Thanks for reaching out. Would you mind sharing some more details, like the exact version of the OS/Illustrator, details about your workflow, and a screen recording of the problem (https://adobe.ly/4aprck2), so we can investigate this further?


Looking forward to hearing from you.

 

Thanks,

Anubhav

Participating Frequently
March 13, 2012

PostScript doesn't define hairlines. If the stroke is smaller than a device dependent

limit or zero, then the stroked path is drawn by the smallest rasterized(!) line which

the device is able to draw. That's much more than a device pixel. For rasterizers

with raster cells one may get about two lines per raster cell (cell width= 1/Lpi).

Some tests, mainly p.13:

http://www.fho-emden.de/~hoffmann/raster16052003.pdf

Help text from PSAlter (PostScript editor by Quite):

setlinewidth operator

width setlinewidth -

...

A width of zero is accepted. The effect of this is implementation dependent, and means 'draw the

thinnest possible line'. The use of this is discouraged, because on some devices, such as high-resoution typesetters, single pixel wide lines are effectively invisible.

The last statement is wrong. The thinnest possible line is much thicker than a single pixel.

Best regards --Gernot Hoffmann

Monika Gause
Community Expert
Monika GauseCommunity ExpertCorrect answer
Community Expert
March 10, 2012

The pathfinder "Outline" creates strokes of 0 Pt, which are in fact Hairlines. Create a graphic style out of this and apply to your stroke.

March 10, 2012

Monika, has this always been the intended use of the Outline pathfinder, and I've just never known it?! All these years I wondered. Do you know of other uses for this command?

Also, I'd always been taught that .25 points is a hairline and that 0 points simply doesn't register (won't print). I think what you're saying is that a 0 point stroke is in fact a hairline – not .25 – and 0 points will in fact output, yes?

Kurt Gold
Community Expert
Community Expert
March 12, 2012

I promise to stop this rattling on after one more question: What IS the stroke weight of FreeHand's Hairline stroke? Is it 0 (zero)? Or is it only an instruction to the output device to lay down the thinnest stroke it can, whatever that may be?

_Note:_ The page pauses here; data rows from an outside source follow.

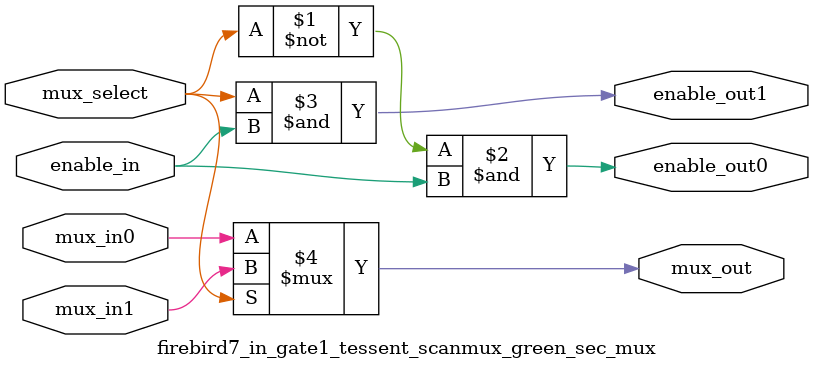
<source format=sv>

module firebird7_in_gate1_tessent_scanmux_green_sec_mux (
  input wire mux_in0,
  input wire mux_in1,
  output wire mux_out,
  input wire mux_select,
  input wire enable_in,
  output wire enable_out0,
  output wire enable_out1
);
  assign enable_out0     = ~mux_select & enable_in;
  assign enable_out1     =  mux_select & enable_in;
 
  assign mux_out         = mux_select ? mux_in1 : mux_in0;
 
endmodule

</source>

Just to control if my 0,09 pt assumption is no phantasm, I launched FH 10. In that version the hairline is indeed defined by a stroke weight of 0,09 pt (to be precise: 0,0882 pt).

Well, Doug, after all we now have a rock-solid definition about the true stroke weight of hairlines, right?

Steve Fairbairn
Inspiring
March 10, 2012

Turn off Align to Pixel Grid and you can make strokes of any weight.